**Set task:** Recast every line of the listing below as a Markdown table with the columns "No." and "Text", numbering the rows in order and skipping any blank lines.

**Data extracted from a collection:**
━━━━

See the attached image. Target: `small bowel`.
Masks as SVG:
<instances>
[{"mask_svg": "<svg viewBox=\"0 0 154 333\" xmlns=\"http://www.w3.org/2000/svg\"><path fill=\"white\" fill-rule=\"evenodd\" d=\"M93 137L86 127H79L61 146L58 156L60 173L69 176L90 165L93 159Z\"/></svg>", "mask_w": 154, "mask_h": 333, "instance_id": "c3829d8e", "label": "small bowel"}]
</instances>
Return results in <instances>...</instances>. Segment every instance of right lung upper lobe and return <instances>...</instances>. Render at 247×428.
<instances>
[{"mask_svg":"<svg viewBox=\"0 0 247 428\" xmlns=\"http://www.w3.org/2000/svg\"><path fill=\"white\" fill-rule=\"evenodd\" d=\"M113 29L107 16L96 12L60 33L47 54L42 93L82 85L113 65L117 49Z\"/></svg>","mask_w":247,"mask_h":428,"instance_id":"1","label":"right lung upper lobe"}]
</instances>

━━━━

**Solution to the exercise:**
| No. | Text |
|---|---|
| 1 | See the attached image. Target: `small bowel`. |
| 2 | Masks as SVG: |
| 3 | <instances> |
| 4 | [{"mask_svg": "<svg viewBox=\"0 0 154 333\" xmlns=\"http://www.w3.org/2000/svg\"><path fill=\"white\" fill-rule=\"evenodd\" d=\"M93 137L86 127H79L61 146L58 156L60 173L69 176L90 165L93 159Z\"/></svg>", "mask_w": 154, "mask_h": 333, "instance_id": "c3829d8e", "label": "small bowel"}] |
| 5 | </instances> |
| 6 | Return results in <instances>...</instances>. Segment every instance of right lung upper lobe and return <instances>...</instances>. Render at 247×428. |
| 7 | <instances> |
| 8 | [{"mask_svg":"<svg viewBox=\"0 0 247 428\" xmlns=\"http://www.w3.org/2000/svg\"><path fill=\"white\" fill-rule=\"evenodd\" d=\"M113 29L107 16L96 12L60 33L47 54L42 93L82 85L113 65L117 49Z\"/></svg>","mask_w":247,"mask_h":428,"instance_id":"1","label":"right lung upper lobe"}] |
| 9 | </instances> |